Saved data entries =

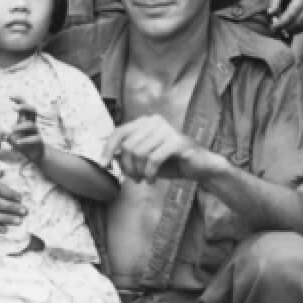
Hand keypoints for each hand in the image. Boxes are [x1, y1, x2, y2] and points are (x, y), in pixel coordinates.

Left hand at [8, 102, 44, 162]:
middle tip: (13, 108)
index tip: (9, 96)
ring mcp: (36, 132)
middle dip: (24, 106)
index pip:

==

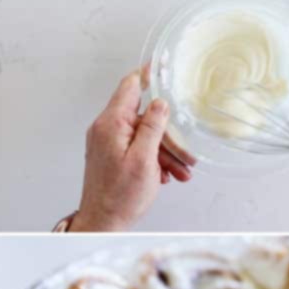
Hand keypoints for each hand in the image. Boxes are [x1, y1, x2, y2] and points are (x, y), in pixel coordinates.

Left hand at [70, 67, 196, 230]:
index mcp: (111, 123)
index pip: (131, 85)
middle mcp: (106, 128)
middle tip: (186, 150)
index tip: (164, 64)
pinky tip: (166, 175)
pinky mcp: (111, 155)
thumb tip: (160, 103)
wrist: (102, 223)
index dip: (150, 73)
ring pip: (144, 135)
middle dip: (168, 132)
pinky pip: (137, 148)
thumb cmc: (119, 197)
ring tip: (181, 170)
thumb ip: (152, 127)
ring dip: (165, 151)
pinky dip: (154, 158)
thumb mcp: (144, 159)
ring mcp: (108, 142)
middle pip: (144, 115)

YOUR INSTRUCTIONS = Will you return exactly the lines above from the one with "middle mcp: (106, 128)" down to the one with "middle pip: (144, 115)", counting both as part of the range?

EXERCISE RESPONSE =
middle mcp: (106, 128)
middle tip: (186, 150)
index tip: (164, 64)
pinky tip: (166, 175)
pinky mcp: (111, 155)
thumb tip: (160, 103)
wrist: (102, 223)
index dip: (150, 73)
ring pip: (144, 135)
middle dip: (168, 132)
pinky pip: (137, 148)
thumb cmc: (119, 197)
ring tip: (181, 170)
thumb ip: (152, 127)
ring dip: (165, 151)
pinky dip: (154, 158)
thumb mcp: (144, 159)
ring mcp: (108, 142)
middle pip: (144, 115)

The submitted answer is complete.